CyLab researchers at Carnegie Mellon University (CMU) have developed a new anti-phishing tool to protect mobile users. Their Phoolproof Phishing Prevention system can prevent users of cell phones, PDAs or even laptops from network-based attacks, even when they make mistakes. This system is based on a really simple concept. It provides a secure electronic key that the user can access while making online transactions. But the user can't give this key to someone else, especially to a phisher who could have found a way to access his account. Read more...
This system has been developed at CMU's CyLab by a team led by Adrian Perrig who explains why he decided to create this service.
"Essentially, our research indicates that Internet users do not always make correct security decisions, so our new system helps them make the right decision and protects them even if they manage to make a wrong decision," Perrig said.
Here is how this anti-phishing system works.
Phoolproof Phishing Prevention essentially provides a secure electronic key ring that the user can access while making online transactions[...] These special keys are more secure than one-time passwords because the user can't give them away. So phishers can't access the user's accounts, even if they obtain other information about the user, researchers said.
Images are always better than words, so below is a description of what would happen if an hypothetical Alice decided to access her account online after registering with the Phoolproof system. (Credit: CMU)

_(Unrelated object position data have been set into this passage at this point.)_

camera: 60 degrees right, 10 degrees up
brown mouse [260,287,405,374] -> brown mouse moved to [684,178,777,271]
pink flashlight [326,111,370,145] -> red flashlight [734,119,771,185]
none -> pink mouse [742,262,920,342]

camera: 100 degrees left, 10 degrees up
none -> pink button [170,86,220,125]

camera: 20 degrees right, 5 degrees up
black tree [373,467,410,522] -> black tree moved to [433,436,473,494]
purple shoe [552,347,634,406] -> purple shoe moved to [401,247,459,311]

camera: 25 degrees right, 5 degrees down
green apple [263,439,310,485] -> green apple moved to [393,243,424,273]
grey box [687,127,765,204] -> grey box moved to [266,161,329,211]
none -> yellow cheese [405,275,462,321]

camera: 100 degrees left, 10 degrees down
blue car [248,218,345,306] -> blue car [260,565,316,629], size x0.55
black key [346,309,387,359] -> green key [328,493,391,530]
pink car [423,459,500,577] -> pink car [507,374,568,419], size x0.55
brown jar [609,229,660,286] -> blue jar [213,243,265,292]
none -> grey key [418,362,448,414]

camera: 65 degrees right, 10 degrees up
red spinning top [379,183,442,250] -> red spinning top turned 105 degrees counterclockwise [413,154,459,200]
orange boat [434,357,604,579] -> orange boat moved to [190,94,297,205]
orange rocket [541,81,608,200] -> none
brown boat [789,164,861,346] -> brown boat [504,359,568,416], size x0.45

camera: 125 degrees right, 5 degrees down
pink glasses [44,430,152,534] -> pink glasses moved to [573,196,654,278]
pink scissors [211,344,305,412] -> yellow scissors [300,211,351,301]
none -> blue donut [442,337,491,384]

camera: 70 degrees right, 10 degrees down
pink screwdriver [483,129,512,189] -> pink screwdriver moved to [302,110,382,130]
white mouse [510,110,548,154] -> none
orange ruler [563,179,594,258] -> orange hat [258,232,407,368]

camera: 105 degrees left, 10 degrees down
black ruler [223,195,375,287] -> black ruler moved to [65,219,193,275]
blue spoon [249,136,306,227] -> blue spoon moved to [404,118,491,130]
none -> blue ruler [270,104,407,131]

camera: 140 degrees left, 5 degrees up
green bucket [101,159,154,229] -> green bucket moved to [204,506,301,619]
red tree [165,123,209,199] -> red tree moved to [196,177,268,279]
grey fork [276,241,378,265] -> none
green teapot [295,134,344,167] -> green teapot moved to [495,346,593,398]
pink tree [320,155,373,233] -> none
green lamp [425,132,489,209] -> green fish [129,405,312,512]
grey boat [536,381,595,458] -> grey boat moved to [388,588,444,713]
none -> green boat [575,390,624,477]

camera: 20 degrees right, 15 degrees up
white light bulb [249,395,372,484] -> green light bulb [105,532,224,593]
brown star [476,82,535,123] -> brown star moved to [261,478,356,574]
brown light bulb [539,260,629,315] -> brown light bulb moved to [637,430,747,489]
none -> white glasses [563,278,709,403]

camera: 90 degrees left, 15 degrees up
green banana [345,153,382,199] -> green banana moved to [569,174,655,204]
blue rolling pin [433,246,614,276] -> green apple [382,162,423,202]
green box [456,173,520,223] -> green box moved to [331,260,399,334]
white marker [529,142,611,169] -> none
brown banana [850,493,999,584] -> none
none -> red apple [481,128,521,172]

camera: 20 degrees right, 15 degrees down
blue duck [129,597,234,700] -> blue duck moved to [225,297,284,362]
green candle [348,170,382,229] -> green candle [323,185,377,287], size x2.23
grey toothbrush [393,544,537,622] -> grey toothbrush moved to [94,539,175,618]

It remains to be seen if this tool will be deployed by online vendors. But there are concerns in the industry about online fraud and about new security guidelines for financial institutions.
Complicating the concern for more secure financial sites is a looming deadline for new security guidelines from the Federal Financial Institutions Examination Council (FFIEC), a group of government agencies that sets standards for financial institutions. Last year, the FFIEC set a Dec. 31 deadline for banks to add online security measures beyond just a user name and password. Failure to meet that deadline could result in fines, the FFIEC said.